*Work request*:
How many lines within the records include the word "linecap"? Only that number should be given.

Stored data
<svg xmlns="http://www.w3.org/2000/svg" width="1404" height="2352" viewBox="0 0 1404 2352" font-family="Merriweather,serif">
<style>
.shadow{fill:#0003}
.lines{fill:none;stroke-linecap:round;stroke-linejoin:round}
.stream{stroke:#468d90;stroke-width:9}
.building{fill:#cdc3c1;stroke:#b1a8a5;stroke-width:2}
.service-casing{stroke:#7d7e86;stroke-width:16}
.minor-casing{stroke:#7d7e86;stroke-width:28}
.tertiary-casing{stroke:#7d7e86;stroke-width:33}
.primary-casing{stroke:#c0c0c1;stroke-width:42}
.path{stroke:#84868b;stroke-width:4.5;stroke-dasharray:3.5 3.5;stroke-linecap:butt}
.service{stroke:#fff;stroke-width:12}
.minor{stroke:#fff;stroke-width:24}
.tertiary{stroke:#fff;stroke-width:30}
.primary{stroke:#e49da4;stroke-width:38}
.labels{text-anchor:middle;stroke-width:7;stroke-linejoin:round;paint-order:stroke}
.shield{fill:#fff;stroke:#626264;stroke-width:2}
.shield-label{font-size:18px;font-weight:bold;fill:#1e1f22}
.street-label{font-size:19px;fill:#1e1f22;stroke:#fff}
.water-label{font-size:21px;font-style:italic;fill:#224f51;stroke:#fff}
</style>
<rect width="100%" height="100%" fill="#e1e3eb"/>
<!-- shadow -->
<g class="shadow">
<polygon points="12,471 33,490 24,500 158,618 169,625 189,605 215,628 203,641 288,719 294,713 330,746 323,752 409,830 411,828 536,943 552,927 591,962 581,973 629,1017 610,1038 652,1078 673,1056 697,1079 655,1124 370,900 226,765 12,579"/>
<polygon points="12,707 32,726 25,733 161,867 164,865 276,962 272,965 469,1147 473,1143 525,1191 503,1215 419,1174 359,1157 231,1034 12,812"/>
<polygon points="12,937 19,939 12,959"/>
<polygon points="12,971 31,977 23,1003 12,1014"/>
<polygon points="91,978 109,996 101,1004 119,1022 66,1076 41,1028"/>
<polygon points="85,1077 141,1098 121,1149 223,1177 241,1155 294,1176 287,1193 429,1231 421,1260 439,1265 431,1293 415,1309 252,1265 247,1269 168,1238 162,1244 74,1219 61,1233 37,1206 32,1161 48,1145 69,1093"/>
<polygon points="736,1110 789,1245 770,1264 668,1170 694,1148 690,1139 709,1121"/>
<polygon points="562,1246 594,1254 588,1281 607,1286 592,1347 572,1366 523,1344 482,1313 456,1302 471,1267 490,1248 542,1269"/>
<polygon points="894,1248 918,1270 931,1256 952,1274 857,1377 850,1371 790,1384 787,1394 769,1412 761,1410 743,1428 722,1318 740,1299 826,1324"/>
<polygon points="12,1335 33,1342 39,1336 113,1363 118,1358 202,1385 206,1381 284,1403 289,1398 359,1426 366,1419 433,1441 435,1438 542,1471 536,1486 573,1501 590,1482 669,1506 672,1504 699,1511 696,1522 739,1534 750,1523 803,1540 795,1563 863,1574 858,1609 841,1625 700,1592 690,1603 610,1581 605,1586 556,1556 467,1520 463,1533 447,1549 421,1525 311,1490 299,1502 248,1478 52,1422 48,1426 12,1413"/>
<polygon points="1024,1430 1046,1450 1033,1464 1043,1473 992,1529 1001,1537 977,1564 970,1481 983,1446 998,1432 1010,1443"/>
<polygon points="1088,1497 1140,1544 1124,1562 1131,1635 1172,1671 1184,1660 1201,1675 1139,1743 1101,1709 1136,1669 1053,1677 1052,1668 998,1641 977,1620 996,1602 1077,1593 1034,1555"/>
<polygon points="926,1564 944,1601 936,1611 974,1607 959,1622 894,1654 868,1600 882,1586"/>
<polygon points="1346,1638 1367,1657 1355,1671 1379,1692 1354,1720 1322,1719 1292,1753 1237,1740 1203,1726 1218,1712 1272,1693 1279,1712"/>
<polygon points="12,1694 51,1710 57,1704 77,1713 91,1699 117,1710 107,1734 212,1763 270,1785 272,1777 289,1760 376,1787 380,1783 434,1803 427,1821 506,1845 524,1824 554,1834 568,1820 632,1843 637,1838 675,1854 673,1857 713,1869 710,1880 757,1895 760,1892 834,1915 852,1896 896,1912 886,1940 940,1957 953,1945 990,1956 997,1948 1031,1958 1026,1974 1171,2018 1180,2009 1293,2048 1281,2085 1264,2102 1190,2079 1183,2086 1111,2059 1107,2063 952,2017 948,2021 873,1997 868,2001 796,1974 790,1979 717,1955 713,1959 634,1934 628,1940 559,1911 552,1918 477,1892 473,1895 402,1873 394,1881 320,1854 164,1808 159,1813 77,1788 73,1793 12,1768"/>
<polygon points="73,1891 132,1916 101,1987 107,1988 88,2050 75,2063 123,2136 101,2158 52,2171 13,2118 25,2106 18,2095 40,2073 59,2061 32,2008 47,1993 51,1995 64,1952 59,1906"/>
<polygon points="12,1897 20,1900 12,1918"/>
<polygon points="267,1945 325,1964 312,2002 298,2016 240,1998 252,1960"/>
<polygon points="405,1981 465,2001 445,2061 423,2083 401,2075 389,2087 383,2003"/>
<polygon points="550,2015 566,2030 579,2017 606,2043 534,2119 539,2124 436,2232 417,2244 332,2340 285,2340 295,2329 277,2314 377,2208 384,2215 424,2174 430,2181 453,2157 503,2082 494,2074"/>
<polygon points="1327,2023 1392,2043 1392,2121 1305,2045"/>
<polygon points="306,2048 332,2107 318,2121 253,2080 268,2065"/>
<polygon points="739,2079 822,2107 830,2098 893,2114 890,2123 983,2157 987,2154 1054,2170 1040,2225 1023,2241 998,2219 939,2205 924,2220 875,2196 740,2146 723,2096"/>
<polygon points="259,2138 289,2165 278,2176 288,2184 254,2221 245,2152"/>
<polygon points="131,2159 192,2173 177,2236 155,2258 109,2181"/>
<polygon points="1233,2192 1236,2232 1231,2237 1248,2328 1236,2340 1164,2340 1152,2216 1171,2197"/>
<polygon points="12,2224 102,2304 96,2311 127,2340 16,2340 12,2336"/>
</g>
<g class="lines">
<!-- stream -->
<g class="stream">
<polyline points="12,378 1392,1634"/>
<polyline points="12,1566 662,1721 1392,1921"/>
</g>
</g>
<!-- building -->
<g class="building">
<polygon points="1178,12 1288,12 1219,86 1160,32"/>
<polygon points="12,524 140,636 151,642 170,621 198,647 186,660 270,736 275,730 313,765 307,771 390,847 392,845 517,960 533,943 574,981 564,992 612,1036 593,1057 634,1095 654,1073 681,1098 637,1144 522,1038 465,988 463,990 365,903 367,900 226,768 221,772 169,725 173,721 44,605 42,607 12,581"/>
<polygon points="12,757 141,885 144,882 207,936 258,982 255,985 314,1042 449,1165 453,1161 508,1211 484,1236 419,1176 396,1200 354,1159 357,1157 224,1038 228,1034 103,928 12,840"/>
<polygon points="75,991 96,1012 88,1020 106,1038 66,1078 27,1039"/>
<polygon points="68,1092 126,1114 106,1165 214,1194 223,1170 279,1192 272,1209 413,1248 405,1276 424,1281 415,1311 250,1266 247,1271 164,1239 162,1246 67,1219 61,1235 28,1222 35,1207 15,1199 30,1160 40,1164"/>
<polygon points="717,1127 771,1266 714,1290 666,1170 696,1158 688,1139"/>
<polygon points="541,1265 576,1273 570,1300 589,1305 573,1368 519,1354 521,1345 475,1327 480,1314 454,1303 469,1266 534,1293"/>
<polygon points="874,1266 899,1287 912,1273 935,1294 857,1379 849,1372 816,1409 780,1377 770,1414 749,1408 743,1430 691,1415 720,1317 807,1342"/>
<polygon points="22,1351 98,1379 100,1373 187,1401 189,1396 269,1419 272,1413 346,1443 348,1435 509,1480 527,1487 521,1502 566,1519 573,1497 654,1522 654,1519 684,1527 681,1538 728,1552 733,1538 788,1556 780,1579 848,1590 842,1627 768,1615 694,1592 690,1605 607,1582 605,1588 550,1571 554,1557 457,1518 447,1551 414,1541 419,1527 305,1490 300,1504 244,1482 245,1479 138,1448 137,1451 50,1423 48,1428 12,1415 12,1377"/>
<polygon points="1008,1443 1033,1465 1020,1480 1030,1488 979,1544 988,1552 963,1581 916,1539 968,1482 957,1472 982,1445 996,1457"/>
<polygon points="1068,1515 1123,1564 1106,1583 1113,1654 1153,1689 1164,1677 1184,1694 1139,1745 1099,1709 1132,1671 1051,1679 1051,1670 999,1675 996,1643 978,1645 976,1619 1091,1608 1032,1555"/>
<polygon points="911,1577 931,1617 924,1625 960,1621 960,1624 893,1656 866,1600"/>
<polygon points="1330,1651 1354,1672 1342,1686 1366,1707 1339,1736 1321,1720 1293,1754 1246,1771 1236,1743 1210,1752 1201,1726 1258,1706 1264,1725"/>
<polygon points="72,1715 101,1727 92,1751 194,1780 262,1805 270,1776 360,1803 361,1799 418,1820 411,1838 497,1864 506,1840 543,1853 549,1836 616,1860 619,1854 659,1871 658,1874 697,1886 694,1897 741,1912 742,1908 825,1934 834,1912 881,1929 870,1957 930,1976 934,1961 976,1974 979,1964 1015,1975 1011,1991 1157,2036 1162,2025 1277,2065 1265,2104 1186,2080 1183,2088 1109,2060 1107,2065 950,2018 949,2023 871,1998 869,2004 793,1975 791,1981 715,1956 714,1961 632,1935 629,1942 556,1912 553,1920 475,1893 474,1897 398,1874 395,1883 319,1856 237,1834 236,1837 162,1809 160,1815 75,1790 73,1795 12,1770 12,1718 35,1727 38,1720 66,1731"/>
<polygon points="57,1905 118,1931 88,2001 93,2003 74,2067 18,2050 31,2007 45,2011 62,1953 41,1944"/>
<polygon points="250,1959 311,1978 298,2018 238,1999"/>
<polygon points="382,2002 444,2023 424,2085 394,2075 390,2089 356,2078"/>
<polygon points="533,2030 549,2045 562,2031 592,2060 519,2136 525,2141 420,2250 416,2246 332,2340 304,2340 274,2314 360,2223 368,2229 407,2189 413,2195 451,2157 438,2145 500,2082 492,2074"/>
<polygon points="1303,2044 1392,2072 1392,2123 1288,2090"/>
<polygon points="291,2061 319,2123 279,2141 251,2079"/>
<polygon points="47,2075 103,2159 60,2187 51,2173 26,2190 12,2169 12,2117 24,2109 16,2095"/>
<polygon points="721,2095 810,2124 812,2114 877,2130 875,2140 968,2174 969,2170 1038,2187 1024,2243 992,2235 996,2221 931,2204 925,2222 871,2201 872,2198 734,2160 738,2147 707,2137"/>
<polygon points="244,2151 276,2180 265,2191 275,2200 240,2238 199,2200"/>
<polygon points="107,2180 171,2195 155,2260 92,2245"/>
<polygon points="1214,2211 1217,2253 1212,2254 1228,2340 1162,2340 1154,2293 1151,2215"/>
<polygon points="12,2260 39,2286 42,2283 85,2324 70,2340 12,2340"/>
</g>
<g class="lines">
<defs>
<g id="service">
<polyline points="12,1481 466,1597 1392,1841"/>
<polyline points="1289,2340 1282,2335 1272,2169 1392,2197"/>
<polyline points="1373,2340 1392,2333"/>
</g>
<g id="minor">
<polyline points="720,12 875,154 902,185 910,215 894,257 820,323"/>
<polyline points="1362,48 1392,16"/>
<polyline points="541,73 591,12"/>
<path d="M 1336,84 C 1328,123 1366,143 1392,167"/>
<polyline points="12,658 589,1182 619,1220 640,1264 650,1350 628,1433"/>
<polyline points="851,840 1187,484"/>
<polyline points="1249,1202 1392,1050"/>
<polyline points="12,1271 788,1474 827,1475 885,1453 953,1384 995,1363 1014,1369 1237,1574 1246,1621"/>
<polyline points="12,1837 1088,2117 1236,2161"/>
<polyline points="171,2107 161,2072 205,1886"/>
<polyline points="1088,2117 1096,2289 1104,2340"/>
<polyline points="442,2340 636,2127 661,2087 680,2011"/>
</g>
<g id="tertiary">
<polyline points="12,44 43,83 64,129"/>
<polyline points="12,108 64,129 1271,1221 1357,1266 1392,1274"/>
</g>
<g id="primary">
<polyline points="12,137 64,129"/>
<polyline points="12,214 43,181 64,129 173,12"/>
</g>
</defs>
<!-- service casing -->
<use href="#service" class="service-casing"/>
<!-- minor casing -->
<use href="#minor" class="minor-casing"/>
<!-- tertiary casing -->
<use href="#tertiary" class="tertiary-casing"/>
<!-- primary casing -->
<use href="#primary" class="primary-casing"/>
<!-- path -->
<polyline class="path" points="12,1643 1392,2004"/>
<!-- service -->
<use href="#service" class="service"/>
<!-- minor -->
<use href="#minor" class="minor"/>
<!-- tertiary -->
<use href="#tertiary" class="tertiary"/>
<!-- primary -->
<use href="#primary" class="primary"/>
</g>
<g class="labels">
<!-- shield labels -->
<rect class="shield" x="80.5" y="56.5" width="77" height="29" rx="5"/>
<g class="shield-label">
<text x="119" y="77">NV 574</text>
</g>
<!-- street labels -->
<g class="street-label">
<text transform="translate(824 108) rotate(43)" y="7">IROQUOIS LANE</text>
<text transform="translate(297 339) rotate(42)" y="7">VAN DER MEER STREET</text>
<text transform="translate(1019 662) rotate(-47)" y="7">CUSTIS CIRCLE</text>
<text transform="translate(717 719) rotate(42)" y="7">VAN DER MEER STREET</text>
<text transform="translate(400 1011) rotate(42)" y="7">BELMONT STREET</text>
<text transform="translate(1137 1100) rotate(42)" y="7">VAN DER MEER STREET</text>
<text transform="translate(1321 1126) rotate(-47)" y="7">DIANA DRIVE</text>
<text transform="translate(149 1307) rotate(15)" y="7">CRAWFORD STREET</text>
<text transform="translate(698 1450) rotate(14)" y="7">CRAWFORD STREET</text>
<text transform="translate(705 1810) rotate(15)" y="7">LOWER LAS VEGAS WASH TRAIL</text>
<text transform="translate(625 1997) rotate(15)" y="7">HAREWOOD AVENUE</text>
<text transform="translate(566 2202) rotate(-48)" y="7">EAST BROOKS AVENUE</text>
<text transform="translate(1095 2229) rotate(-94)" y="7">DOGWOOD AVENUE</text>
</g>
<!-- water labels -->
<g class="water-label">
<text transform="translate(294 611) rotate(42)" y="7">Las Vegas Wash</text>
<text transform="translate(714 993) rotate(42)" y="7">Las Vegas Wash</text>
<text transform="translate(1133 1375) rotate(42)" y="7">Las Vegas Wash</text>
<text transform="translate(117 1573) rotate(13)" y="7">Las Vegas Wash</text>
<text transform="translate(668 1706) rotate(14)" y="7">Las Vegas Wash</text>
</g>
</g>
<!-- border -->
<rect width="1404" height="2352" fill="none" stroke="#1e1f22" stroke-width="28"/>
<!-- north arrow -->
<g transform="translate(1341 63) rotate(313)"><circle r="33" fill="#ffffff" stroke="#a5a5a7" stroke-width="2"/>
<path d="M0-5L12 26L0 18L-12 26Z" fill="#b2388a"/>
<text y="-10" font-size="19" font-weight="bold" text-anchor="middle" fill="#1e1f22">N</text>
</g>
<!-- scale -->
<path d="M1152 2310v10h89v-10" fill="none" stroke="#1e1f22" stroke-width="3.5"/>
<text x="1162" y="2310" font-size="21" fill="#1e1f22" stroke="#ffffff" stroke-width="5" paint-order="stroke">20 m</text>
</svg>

*Solution to the problem*:
2